Many times those updates are not properly tested, for example in one update the model selector got completely changed.
then next hotfix was pushed which restored original.
[-]
- dawnerd 16 minutes ago
  Who needs a QA team when you can just rest on users and iterate instantly /s
varenc 24 minutes ago
digression:
It's interesting this was submitted to HN over 15 times since it was published in February: https://hn.algolia.com/?dateRange=all&page=0&prefix=false&qu...

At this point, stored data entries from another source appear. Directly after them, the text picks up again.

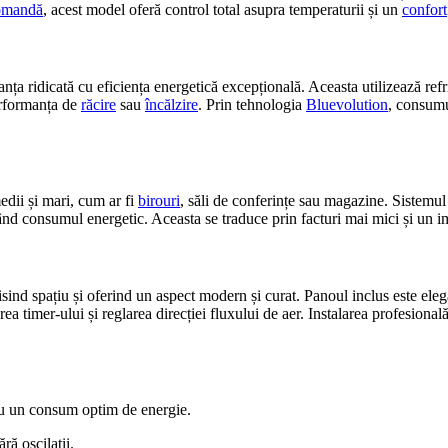
omandă
, acest model oferă control total asupra temperaturii și un
confort
a ridicată cu eficiența energetică excepțională. Aceasta utilizează ref
rformanța de
răcire
sau
încălzire
. Prin tehnologia
Bluevolution
, consumu
edii și mari, cum ar fi
birouri
, săli de conferințe sau magazine. Sistemu
d consumul energetic. Aceasta se traduce prin facturi mai mici și un im
sind spațiu și oferind un aspect modern și curat. Panoul inclus este elega
rea timer-ului și reglarea direcției fluxului de aer. Instalarea profesional
u un consum optim de energie.
ră oscilații.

But this is the only submission that's had traction at all. Since the content is nearly the same for all submissions, it highlights how getting to the front page can be a bit random. (Though this is the only one that capitalized 'Leveraged' so maybe that's the secret)
murat124 31 minutes ago
The other day I came across to a video showing workers in a e-vape factory. They pick up a bunch of e-vapes from the conveyor belt (each has 6 e-vape think), stick in their mouth and vigorously vape all of them for about 5 seconds, then test the next bunch. Humans reviewing hundreds of lines of change in a PR written by AI is not very different.
bronny1989 4 minutes ago
why do you have “weeks” to ship what would take “months”?
rfw300 52 minutes ago
I understand that the’ve written zero lines of code for this application, but would it kill them to write a few lines of the blog post by hand?
Forcing readers to wade through an unceasing string of LLM clichés demonstrates the opposite of the point you’re trying to make—that the consumers of your work are worse off because you exercised no human judgment in creating it.
angrydev 40 minutes ago
Published Feb 11, 2026
darepublic 56 minutes ago
Codex pushed an update that made my old threads inaccessible. This takes a million of lines to put out a half baked crud app?
drchaim 46 minutes ago
But this is almost what we have been doing for the last 3/5 months, isn’t?
[-]
- fbrncci 29 minutes ago
  Well to a lot of people this is still a foreign concept.
- wilsonnb3 45 minutes ago
  Article is from February so that tracks
Sarkie 59 minutes ago
I would never dare put that in production
jlintc 56 minutes ago
[flagged]
knicholes 51 minutes ago
Everyone is criticizing the number of lines of code and the lack of attention that must certainly have been applied to generate that code and push it into production. What is being ignored is this awesome prompt that is almost certainly better than having no agents.md or plans.md or whatever you've come up with, to add validation steps for committed changes. You're still free to look at your code, the changes, and ask the agent to clean up. Try it. It's really nice.